The second video is a reboost performed with the Zvezda module's two built-in thrusters, which are more powerful than ATV's. You can see that the acceleration is a little more rapid in that video; they say it's 0.0185 m/s2 -- still only 1/600 g.
ATV's thrusters yield about ~2kN of thrust. Progress's thrusters, also used for reboost, yield ~3kN; the Zvezda module's built-in thrusters about 6kN.
It's unclear to me how fast the station is turned by its control moment gyros, but I think it's usually less than 0.1 degree per second. They've done 90-degree and 180-degree rotations as tests, and the 180 (not done all at once) took 2 hours 45 minutes to complete. I think that would be harder to notice for a person near the center of the station.
The answer to the question, "Do the astronauts feel the station moving?" is yes, definitely, but sometimes in an "indirect" fashion.
During Space Shuttle mission STS-109, when floating in my sleeping bag and waiting for slumber to come, I would notice that occasionally my body would softly brush up against one side or the other of said sleeping bag. A quick glance at a laptop computer nearby, with, among other things, thruster status on its screen, would validate that a vernier jet (a small, 24 lb thrust attitude control jet) had just fired, in response to the autopilot, which was keeping the Orbiter in its previously-commanded attitude.

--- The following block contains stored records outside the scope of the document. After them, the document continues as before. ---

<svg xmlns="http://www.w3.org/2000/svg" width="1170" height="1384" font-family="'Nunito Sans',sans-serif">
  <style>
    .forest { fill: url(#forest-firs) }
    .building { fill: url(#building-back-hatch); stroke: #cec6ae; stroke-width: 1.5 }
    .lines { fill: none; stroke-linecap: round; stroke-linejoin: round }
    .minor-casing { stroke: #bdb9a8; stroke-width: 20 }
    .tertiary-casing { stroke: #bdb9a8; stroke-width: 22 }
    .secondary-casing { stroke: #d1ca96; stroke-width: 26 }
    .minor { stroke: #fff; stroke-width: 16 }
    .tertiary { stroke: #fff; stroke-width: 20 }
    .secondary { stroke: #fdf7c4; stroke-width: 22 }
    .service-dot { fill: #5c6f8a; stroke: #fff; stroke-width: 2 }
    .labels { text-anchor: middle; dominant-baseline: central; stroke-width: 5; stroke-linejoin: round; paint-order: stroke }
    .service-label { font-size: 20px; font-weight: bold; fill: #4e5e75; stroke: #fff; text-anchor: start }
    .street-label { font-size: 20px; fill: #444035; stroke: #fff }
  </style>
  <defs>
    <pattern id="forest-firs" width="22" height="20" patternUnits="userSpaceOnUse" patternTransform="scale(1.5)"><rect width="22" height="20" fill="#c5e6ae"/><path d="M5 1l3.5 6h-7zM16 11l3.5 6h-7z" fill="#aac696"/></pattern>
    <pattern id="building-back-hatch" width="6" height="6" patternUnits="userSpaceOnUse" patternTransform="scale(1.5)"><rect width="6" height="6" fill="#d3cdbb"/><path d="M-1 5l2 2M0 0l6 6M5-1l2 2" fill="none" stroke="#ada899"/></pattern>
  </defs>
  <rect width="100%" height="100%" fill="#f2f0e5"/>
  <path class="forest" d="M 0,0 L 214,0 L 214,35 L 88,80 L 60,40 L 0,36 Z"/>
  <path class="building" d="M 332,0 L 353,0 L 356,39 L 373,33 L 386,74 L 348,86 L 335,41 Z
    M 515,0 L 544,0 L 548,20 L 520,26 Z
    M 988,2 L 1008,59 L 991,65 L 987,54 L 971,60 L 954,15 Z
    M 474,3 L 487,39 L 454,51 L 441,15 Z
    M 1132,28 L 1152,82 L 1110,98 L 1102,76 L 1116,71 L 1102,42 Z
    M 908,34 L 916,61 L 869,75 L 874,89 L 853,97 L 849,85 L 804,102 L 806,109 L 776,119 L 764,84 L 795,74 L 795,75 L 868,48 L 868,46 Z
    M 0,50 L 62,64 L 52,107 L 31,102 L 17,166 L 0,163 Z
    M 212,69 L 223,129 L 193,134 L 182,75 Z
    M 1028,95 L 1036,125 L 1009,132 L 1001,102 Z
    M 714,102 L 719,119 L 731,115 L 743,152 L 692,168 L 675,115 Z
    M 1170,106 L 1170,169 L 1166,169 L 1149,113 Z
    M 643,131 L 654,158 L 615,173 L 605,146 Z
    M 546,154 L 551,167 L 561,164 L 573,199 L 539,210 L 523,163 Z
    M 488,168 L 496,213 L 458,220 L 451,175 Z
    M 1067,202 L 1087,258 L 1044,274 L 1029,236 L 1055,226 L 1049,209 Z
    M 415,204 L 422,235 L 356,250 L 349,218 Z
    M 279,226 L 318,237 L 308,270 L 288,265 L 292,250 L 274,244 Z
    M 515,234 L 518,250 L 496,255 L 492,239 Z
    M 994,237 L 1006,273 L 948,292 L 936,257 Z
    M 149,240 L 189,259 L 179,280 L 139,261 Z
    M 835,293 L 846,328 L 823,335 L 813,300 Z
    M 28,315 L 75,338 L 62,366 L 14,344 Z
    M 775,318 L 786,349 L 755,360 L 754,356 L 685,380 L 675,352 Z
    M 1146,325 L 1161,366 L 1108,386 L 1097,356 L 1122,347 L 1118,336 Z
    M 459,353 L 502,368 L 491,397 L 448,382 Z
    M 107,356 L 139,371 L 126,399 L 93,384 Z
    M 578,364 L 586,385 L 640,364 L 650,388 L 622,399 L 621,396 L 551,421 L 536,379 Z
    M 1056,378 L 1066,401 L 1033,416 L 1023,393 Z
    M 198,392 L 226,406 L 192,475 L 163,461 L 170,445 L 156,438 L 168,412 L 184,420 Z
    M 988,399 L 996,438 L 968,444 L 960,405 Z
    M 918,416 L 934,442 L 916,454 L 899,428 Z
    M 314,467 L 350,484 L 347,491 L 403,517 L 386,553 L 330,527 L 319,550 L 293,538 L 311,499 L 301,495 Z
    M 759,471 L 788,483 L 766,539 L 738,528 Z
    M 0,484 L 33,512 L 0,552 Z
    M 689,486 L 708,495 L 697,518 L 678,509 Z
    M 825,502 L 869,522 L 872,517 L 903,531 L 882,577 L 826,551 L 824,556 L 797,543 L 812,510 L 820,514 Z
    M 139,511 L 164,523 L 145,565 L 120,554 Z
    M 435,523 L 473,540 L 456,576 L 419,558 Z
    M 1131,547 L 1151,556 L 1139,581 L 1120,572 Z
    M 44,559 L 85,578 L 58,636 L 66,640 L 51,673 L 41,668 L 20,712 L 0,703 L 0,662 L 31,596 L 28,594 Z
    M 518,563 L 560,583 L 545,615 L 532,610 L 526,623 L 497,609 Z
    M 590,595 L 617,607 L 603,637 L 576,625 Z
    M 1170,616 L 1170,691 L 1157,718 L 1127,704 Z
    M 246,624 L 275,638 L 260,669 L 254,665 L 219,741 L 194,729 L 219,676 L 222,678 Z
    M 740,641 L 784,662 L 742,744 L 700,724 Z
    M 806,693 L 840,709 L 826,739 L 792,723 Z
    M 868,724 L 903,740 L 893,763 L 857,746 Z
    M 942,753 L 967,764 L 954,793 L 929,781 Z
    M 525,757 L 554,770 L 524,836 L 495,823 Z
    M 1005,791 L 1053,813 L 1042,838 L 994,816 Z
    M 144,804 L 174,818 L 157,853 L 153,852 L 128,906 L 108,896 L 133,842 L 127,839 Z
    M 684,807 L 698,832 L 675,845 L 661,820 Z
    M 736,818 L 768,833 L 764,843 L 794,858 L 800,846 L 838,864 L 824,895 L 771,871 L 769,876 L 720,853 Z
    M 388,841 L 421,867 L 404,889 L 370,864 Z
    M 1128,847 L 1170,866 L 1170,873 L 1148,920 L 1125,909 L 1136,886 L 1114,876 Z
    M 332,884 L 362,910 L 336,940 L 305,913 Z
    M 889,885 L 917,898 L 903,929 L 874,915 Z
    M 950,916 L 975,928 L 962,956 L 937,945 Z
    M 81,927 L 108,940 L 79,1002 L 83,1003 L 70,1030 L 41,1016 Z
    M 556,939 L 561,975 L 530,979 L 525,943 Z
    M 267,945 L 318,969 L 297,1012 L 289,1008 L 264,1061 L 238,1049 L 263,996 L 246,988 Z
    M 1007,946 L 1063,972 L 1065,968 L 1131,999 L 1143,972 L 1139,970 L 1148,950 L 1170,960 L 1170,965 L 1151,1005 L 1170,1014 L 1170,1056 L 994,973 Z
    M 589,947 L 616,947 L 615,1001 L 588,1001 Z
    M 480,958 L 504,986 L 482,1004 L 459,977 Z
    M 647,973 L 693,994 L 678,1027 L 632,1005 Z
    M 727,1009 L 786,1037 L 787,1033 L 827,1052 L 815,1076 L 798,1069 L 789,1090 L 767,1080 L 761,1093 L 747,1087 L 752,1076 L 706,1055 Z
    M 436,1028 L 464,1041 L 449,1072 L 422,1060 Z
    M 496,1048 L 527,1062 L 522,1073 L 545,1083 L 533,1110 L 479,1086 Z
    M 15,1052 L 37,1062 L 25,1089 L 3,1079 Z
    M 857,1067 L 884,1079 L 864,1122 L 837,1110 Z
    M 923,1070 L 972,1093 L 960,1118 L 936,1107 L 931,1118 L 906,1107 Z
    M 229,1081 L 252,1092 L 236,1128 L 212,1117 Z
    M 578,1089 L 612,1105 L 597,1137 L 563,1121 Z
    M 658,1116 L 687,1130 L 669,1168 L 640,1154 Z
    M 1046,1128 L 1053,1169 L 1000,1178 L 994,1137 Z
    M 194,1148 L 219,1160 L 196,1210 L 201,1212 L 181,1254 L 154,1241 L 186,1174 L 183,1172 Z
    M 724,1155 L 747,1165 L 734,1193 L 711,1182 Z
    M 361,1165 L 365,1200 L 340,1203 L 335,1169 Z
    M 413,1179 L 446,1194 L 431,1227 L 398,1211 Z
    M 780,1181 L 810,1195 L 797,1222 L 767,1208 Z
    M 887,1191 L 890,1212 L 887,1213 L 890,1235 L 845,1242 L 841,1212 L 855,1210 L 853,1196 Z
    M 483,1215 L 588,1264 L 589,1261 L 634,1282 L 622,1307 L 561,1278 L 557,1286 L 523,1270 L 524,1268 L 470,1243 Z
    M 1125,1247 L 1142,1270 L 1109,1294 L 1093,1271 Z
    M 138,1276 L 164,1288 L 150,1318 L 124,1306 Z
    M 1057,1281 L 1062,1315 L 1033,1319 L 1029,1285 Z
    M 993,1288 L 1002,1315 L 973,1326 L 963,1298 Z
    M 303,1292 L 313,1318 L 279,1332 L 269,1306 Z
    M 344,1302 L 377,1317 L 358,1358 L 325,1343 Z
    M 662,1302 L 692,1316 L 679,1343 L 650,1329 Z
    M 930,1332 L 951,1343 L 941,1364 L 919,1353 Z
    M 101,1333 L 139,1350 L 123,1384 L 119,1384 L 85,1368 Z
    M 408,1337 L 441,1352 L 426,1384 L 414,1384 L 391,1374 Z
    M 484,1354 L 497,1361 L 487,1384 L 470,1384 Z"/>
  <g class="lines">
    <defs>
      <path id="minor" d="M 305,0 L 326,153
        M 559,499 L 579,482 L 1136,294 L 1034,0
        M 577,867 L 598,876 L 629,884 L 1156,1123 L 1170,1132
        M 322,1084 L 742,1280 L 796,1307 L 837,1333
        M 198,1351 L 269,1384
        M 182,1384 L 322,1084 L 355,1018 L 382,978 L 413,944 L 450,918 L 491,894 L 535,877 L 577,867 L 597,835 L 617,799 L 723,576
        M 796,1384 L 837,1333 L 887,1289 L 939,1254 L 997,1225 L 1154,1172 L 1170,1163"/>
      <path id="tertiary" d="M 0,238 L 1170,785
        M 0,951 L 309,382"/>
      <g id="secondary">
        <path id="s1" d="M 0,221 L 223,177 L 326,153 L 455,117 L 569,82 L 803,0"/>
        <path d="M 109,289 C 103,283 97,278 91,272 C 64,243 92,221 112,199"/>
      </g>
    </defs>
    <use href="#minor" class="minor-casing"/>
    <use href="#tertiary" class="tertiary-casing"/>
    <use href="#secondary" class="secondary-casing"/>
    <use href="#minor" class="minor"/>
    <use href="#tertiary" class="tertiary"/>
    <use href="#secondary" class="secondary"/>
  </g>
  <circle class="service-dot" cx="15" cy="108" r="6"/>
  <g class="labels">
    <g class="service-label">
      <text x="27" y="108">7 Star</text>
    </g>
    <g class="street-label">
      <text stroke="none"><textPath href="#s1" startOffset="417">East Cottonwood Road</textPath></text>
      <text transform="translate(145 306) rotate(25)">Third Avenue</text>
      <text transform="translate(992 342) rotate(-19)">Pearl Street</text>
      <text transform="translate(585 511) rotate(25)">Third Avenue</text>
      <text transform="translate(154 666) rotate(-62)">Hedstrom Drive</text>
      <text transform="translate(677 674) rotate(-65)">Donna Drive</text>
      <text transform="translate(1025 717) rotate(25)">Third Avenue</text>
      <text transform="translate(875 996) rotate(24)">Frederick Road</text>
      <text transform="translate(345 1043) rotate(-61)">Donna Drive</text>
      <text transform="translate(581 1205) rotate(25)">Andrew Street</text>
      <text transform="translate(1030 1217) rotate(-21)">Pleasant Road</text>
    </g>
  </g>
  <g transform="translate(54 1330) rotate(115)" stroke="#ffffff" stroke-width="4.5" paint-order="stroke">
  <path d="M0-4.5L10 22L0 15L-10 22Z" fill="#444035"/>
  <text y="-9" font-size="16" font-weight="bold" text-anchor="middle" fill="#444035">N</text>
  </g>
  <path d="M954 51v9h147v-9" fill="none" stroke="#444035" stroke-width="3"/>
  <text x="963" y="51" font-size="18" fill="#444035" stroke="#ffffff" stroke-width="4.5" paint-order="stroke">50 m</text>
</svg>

So, really, it was not a case of my body brushing up against the side of my sleeping bag, but a case of said sleeping bag (which was attached to the Orbiter) brushing up against my stationary body.
A measly little 24 lb thruster pushing around a 220,000 lb. spaceship.

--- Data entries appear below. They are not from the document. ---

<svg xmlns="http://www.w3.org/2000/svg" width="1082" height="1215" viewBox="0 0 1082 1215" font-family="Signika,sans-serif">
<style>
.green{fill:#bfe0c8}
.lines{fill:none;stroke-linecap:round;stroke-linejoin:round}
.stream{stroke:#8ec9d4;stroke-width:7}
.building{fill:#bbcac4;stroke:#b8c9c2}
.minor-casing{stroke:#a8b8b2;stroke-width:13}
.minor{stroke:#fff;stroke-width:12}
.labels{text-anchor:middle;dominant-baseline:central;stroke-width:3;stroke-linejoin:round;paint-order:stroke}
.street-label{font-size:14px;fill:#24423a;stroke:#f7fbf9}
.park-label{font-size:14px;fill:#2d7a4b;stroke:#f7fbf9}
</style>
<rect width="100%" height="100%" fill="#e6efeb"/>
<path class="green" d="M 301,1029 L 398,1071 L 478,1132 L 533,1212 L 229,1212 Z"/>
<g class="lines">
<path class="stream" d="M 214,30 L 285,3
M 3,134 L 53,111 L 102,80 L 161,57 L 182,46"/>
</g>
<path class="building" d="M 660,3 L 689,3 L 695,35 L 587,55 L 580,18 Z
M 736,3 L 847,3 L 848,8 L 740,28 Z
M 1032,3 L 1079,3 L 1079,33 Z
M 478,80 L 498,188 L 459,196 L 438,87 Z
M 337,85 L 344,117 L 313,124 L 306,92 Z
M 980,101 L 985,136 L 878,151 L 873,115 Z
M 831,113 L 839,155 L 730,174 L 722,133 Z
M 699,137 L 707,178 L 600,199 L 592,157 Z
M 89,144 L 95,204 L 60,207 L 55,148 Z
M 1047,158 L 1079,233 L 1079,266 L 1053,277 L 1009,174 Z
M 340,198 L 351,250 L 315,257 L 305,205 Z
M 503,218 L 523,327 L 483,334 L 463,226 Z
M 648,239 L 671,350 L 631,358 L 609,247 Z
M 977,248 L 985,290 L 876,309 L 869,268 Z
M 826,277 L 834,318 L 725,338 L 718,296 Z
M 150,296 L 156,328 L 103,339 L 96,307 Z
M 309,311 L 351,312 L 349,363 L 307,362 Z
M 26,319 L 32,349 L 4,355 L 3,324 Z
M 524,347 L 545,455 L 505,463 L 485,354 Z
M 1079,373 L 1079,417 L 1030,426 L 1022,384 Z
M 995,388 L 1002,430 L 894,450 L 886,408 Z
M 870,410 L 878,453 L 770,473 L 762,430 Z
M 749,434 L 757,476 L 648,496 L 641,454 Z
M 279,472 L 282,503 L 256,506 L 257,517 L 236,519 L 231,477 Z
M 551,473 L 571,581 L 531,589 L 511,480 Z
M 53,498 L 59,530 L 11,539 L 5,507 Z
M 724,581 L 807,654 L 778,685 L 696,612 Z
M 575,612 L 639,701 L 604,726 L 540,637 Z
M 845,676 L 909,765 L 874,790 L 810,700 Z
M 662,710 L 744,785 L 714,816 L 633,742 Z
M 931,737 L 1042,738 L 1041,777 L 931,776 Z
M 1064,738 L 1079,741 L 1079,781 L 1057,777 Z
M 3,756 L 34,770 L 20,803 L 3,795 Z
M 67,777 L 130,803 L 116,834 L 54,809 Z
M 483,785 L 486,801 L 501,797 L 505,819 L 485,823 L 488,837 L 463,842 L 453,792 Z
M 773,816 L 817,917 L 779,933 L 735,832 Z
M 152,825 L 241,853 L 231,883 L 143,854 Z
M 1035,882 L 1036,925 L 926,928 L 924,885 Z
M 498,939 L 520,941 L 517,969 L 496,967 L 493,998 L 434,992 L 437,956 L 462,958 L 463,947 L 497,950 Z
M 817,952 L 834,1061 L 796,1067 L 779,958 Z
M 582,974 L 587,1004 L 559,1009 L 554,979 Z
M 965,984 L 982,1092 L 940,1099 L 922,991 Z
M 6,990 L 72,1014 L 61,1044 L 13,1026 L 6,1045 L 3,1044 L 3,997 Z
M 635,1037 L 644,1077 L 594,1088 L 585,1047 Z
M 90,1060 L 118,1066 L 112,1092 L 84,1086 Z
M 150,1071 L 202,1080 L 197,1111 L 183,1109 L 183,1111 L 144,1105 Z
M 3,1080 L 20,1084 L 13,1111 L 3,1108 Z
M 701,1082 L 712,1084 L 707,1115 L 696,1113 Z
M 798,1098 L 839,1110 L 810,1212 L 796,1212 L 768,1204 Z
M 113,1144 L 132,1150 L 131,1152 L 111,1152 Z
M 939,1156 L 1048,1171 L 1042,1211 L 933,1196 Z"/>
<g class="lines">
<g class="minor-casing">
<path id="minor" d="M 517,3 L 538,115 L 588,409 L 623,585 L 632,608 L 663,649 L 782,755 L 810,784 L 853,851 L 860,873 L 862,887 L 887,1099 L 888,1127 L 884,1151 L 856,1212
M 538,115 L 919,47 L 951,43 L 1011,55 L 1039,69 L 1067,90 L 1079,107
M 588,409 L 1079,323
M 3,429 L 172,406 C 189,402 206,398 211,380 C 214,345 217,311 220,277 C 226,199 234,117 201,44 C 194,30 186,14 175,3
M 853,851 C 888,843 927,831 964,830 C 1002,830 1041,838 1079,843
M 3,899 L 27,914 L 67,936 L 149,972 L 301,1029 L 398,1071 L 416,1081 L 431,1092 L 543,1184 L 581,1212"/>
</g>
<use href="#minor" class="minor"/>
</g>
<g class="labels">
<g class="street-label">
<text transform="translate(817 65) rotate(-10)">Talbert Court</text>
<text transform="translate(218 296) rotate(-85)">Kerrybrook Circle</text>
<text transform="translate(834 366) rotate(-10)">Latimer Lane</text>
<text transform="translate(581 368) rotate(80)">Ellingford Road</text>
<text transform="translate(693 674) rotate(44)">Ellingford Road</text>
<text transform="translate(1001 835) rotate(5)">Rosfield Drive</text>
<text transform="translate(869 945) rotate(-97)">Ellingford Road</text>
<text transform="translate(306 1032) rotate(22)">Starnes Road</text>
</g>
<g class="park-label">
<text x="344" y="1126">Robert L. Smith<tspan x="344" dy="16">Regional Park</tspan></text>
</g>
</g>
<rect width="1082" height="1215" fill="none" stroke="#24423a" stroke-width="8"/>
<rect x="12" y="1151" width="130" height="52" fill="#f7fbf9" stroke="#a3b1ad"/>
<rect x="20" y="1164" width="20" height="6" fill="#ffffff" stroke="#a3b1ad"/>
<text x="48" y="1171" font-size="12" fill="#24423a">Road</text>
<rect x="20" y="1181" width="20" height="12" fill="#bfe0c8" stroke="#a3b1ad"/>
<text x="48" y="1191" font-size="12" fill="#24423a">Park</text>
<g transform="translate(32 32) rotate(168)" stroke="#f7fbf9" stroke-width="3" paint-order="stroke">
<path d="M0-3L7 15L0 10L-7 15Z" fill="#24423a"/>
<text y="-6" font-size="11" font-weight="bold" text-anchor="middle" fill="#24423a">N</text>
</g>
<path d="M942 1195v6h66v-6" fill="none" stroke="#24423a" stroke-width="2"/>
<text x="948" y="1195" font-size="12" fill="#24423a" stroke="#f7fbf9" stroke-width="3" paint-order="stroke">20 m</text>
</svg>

The rate of change is pretty low with pretty low acceleration. (Consider the mass of the ISS(370,000 kilos) and the output of the Progress booster engines at just under 3000N of thrust).

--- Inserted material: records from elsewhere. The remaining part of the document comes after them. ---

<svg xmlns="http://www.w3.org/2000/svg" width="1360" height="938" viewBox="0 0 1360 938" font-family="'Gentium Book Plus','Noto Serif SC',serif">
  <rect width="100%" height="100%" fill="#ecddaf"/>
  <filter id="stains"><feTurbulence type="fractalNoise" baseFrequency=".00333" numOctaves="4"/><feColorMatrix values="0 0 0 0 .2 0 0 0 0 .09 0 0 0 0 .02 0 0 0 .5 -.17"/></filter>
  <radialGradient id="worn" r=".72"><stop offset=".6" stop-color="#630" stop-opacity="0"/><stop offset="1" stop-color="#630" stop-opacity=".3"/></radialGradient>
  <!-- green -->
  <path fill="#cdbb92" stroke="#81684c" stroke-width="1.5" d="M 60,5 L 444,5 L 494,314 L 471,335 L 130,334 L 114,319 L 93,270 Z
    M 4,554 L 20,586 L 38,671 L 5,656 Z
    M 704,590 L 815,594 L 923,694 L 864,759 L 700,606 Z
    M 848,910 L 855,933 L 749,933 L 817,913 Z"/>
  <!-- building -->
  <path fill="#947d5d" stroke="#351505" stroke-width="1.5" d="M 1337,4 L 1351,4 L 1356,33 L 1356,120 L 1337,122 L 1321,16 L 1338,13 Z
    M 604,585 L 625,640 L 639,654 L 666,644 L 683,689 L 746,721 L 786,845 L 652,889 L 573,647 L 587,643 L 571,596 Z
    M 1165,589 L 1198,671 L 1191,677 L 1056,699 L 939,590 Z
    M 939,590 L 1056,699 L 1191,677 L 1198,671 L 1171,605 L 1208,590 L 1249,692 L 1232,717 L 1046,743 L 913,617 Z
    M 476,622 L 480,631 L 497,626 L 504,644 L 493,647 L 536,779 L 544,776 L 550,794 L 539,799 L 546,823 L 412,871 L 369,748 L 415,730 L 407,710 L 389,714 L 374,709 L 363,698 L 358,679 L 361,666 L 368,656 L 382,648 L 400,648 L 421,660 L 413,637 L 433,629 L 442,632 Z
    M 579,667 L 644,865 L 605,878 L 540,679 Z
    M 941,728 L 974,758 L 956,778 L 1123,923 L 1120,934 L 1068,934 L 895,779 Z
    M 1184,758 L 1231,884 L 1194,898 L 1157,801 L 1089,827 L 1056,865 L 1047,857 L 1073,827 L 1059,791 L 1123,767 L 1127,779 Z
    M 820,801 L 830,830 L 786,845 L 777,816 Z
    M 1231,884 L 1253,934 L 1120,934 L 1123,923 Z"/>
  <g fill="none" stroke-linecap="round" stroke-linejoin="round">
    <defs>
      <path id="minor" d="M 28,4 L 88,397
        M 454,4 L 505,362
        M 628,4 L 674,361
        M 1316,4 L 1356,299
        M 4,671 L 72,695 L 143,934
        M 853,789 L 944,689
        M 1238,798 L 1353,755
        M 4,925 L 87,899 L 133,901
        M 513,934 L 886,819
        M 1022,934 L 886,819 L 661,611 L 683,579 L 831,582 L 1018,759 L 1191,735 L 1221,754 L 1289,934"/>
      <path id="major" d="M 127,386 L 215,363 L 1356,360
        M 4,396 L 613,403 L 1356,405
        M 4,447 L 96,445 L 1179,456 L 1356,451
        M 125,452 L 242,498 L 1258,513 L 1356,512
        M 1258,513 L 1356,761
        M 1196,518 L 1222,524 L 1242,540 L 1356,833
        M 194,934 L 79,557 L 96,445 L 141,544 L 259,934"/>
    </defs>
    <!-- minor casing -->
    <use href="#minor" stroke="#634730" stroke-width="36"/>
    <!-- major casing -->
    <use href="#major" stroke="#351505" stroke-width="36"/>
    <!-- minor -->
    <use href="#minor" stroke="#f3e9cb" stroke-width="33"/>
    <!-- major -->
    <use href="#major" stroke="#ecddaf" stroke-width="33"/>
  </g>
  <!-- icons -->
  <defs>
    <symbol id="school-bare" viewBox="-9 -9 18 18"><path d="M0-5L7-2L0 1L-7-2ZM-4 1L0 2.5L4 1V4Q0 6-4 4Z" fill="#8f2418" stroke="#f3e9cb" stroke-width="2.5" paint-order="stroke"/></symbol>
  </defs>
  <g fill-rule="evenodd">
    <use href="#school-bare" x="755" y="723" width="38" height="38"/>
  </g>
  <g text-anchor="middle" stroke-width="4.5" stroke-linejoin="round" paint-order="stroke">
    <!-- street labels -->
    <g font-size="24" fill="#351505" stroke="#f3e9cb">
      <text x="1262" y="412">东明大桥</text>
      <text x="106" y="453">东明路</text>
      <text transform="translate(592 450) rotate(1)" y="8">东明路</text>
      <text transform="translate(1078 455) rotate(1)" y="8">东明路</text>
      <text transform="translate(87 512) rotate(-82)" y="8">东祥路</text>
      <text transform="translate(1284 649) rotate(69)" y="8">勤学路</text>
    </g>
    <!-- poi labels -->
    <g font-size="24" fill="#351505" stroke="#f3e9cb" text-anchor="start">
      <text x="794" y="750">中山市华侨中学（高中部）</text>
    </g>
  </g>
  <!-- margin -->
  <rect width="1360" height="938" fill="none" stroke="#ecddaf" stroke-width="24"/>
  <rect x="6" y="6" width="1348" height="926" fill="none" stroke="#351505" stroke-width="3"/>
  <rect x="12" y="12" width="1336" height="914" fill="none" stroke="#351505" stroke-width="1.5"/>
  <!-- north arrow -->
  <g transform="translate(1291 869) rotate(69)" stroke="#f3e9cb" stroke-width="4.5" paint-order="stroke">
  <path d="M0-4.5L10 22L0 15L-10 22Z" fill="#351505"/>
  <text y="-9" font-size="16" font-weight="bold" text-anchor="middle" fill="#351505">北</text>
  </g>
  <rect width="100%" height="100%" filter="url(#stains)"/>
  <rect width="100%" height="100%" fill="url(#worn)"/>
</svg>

One interesting experiment to consider is something you can try on a train that has open gangways. I.e. The cars are connected and it is one long tube. Stand at either the front or back of the train. When the train starts up from a station, pay attention to the breeze.
At rest, the air inside is at rest. (or is moving at the same speed as the earth rotates). As the train starts, the air stays still at first but the train moves around it. Then it piles up on the front of the train and bounces back towards the tail of the train.
Opposite when you stop. Toronto on the Yonge University line has these trains, and it is a pretty cool feeling once you realize what is happening.
Same happens in the ISS, but acceleration is much slower in comparison. The Toronto TR-1 subways accelerate at 0.9 m/s^2. There is no way the ISS accelerates that much.
They can definitely feel it when, like in January 2009, the Russians mess up and send crazy command data, resulting in too high of an acceleration and scary oscillations.
Video of the ISS rock and roll dance here - the burn is in progress when the video starts, and cuts off about halfway through. What I wouldn't give to have an exterior camera view of the solar arrays.